The play was inspired by various real life stories from people who were on probation and had to deal with the stress and trauma that came with being tossed into the justice system.
Flores shadowed people, interviewed them about their personal stories and then had them write about their experiences with the police.
“Stockton Twenty-One” grapples with morality issues and begs the question of are crimes morally justifiable if done to get out of poverty.
“I want the audience to be a little shocked but I really want them to ask questions about Stockton’s future and social workers’ effect on society,” said Flores.
The play had a minimalist set that utilized projections and lighting to change the backgrounds or signify a flashback.

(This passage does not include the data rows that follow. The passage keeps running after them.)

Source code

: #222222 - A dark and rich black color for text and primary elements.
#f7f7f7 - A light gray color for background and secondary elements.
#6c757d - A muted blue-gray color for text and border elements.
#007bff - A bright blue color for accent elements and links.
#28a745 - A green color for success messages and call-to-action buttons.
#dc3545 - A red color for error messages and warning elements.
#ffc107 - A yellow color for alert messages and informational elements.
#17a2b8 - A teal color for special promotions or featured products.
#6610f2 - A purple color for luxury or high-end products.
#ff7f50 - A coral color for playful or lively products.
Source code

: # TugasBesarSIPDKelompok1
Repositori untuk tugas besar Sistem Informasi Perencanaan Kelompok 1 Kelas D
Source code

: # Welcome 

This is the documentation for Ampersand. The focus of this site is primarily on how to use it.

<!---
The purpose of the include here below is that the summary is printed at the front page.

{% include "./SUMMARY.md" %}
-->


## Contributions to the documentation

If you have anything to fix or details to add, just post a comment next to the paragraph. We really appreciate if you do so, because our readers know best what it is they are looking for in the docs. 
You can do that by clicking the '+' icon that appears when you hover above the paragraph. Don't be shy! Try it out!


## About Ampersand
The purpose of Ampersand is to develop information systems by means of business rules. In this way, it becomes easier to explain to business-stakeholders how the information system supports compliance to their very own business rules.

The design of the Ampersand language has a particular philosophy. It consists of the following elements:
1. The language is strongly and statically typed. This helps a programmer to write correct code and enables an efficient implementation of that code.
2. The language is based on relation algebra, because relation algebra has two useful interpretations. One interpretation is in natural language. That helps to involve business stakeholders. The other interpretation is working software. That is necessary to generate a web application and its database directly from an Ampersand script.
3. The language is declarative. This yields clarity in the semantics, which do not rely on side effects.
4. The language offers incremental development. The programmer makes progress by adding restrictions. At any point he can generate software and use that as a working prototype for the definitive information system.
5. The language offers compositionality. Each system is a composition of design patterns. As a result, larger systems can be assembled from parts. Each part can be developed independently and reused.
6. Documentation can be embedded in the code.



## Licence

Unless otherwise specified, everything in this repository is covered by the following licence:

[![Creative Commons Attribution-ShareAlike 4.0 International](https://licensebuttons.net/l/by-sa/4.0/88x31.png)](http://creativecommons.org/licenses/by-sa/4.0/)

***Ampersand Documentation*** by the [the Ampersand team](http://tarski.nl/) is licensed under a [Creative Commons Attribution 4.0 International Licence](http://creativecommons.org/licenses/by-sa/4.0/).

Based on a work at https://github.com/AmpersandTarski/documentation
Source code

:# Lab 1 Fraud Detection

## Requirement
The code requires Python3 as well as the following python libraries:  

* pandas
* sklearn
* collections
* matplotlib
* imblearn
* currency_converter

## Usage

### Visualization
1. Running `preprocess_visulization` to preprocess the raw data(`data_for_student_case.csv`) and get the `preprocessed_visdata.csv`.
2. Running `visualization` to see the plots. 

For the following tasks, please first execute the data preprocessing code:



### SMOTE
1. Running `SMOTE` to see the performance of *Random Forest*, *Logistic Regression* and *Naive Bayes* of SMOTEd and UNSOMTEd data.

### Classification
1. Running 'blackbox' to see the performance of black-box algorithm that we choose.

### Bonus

A stand-out performance came from Michael Wayne Turner III, who played Maceo, an adopted African American and Mexican man. His flamboyant delivery of every line and how he danced while rapping made him a crowd favorite. Though his performance seemed slightly forced at times, Turner succeeded in making his character relatable.
After the play was over, the cast and Flores held a question and answer segment so the audience could learn more about what inspired the play.
“I hope the play unifies black and brown people. Not just physically but politically, psychologically and mentally because… we are fighting the same battles,” said Turner.
One of the individual’s whose story inspired “Stockton Twenty-One” was a part of the audience.
“Stockton Twenty-One” was originally named ‘Pilgrim Street’ but was changed in order to protect the identities of the individuals who the play was based on.
“It was very inspiring to hear about stories from people I had never really thought about before and places in Stockton I had never been,” said student Elijah Little.
The next performance will be at Alcatraz Island on Nov. 17 with Gregory Sale’s “Future IDs” art installation.